Grand Theft Auto: The Trilogy – The Definitive Edition Review – Xbox Series X

Grand Theft Auto Trilogy Definitive Edition launched in a laughable state. Since then, it has received several updates addressing the deluge of bugs, poor performance, and graphical blunders that plagued these beloved games. At the time of writing, patch 1.03 went live, and I have only reviewed the patch notes. I will endeavor to give you my unbiased impressions as I only recently dug into the background of how and why these games launched in the state they did. While I attempt to not jump on the dogpile of gifs showcasing the bizarre and befuddling bugs, I do want to give my honest impressions.

Having played the originals (Grand Theft Auto III, Grand Theft Auto: Vice City, and Grand Theft Auto: San Andreas) when they first launched in 2001, 2002, and 2004 respectively, I expected the rose-colored glasses of my youth to get a reality check. What I didn’t expect was to continually scratch my head and think, “that doesn’t look right.” Public relations crisis aside, how do they play, and more importantly are they worth $60?

For the uninitiated, the gameplay is exactly what you’d expect. Faithful to its name, you steal cars, mow down mobsters (or civilians if that’s your thing), larceny, arson, and general skullduggery. You’ll get updated controls, however, even updated controls for Rockstar games are still PS2 controls. If you’ve ever smashed an X button to death in order to outrun the law, then you’ll be right at home.

Playing through the games, you see the original design concept of an open-world game that reacts to you. This was groundbreaking at the time and with each title, Rockstar steadily increased scale, complexity, and quality. Grand Theft Auto III feels so small in comparison to the other two games. Likewise comparing this old watershed game to modern open-world games is like revisiting your childhood bedroom. It just felt so much bigger when you were younger. This isn’t a bad thing as you can beat GTA III in about 5-7 hours. The other two games are a good bit more time to see credits roll. Although this is on the patch list, when you saw fly over San Andreas, you get a sense of how large games are now in size.

Modern control schemes and native resolutions built for today’s televisions are a great touch, but it’s the bare minimum I’d expect of any game. The games ran well enough on my Xbox Series S|X, but the issues come in when you consider what they’re running. Of course, I’d expect modern consoles to run PS2 games without dropping frames. The issue comes in when you look too closely at the character models and textures. To understand what graphically is happening you have to understand how the game was developed. It’s one thing if character models, set pieces, and rain effects were designed to look artificial, but we know that the original intent was gritty, immersive, and raw. Instead what we see is plastic-looking, artificial, and bizarre.

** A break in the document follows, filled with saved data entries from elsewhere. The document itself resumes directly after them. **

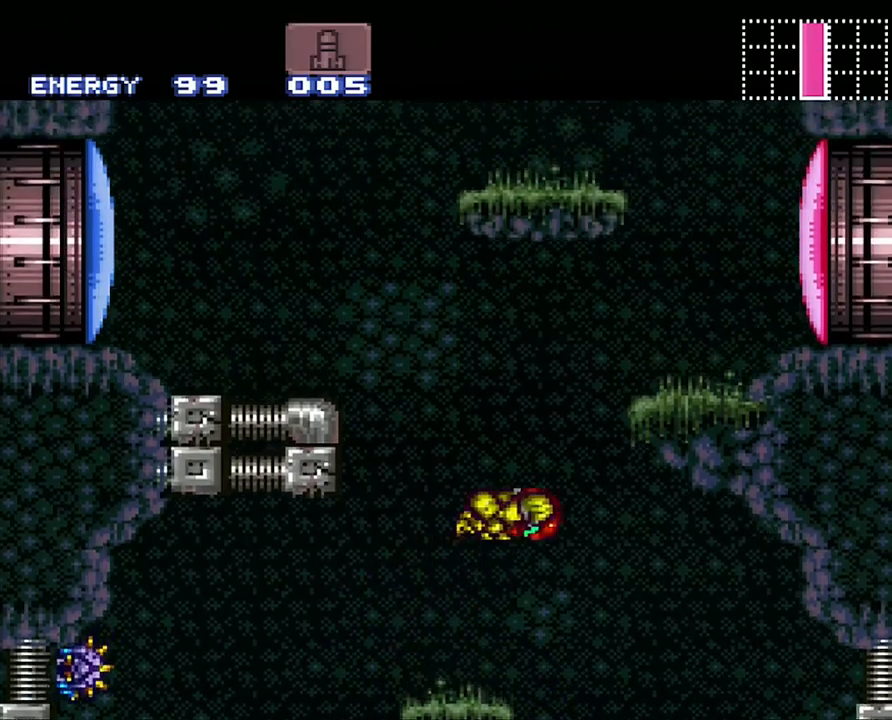
{"buttons": ["R1", "DPAD_RIGHT"], "events": [[350, "B", "up"], [383, "R1", "down"]]}
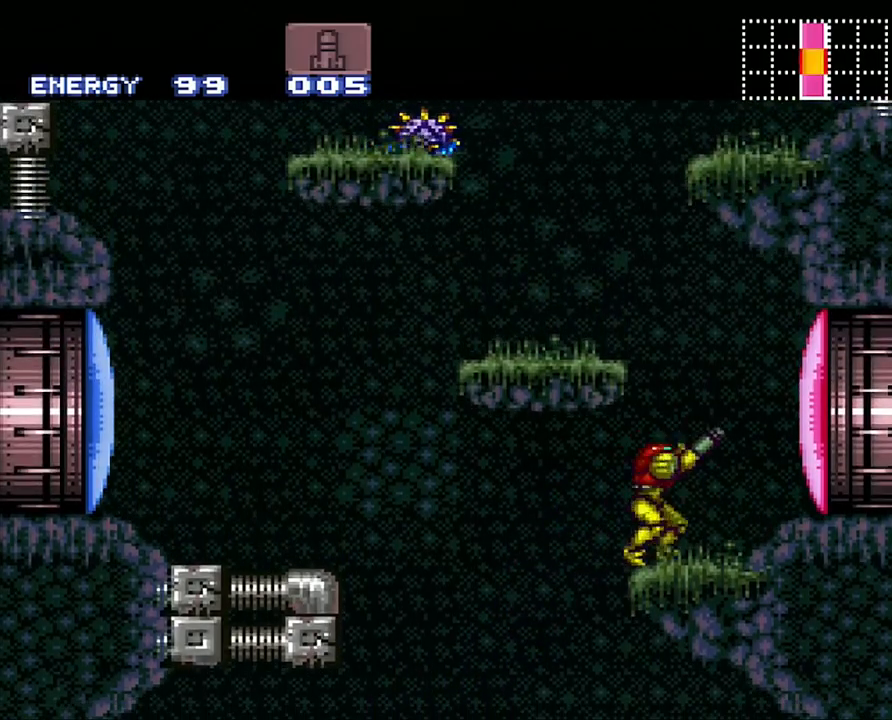
{"buttons": ["R1", "DPAD_LEFT"], "events": [[33, "DPAD_RIGHT", "up"], [33, "R1", "up"], [133, "B", "down"], [250, "DPAD_LEFT", "down"], [383, "R1", "down"], [483, "B", "up"]]}
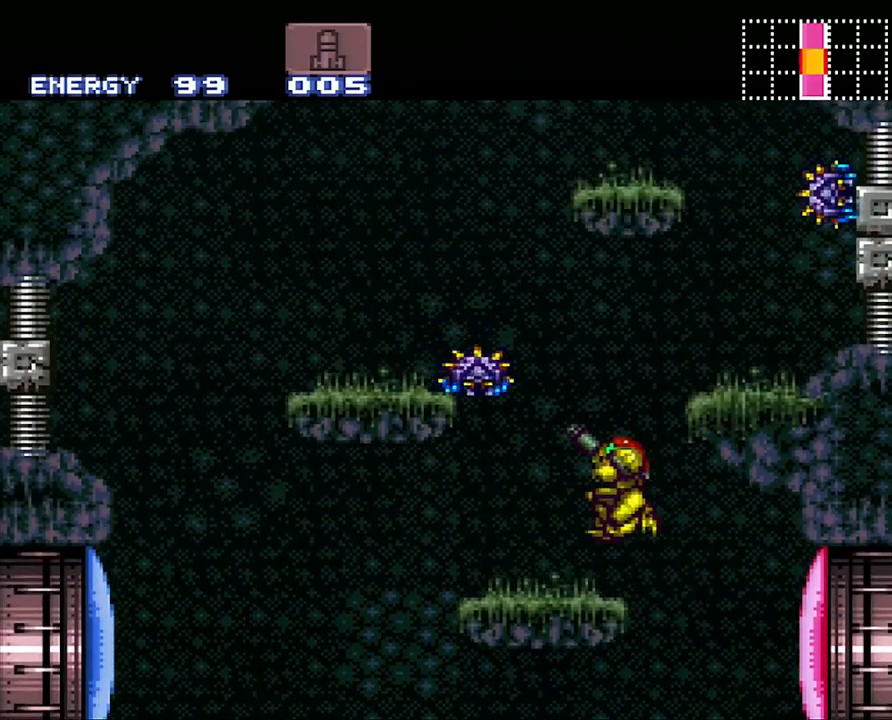
{"buttons": ["B"], "events": [[33, "Y", "down"], [133, "DPAD_LEFT", "up"], [167, "R1", "up"], [167, "Y", "up"], [250, "DPAD_LEFT", "down"], [283, "B", "down"], [483, "DPAD_LEFT", "up"]]}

The project was outsourced to a development house that specializes in mobile ports called Grove Street Games. You can begin to see how this project lost its way. No disrespect to the studio, but they are clearly marked as a support studio that specializes in porting console games to mobile. It is apparent that the studio used AI image upscaling to streamline the workflow of “remastering” the assets. The result is inconsistent at best and characters look like melted action figures at worst.

To make matters worse, not all of the beloved soundtrack is present in this definitive edition. The music industry’s notorious copyright deals are a nightmare to navigate. However, if the aim was to bring these old games to a new generation, they missed the mark. I must assume someone was in charge of playtesting these games before going gold and charging people a premium. Because Rockstar saw fit to issue take-downs to modders who had worked on PC versions graphical upgrades, this is now the “best” legal way a consumer can experience these games. I hope Rockstar continues to release updates and seeks to make right what was an unforced error. Furthermore, given the revenue generated from GTA Online, there really was no reason to release this at this time. Consumers should expect more from publishers and developers. Likewise, console storefronts should have higher expectations for the content they allow to be sold.

I can’t say that I had no fun knocking around my old haunts. The older quest structure and dialogue made me nostalgic for the times when we’d turn the TV volume down lest my parents find out what games we’re playing. However, the launch version of this game was unacceptable. The Definitive Edition should at the very least hold up to the original Likewise, fans who purchased this at launch because it was a Rockstar game, have every right to be upset. There’s a long hill to climb to reclaim the goodwill Rockstar games carry in the meantime, I still have a couple of PS2’s lying around.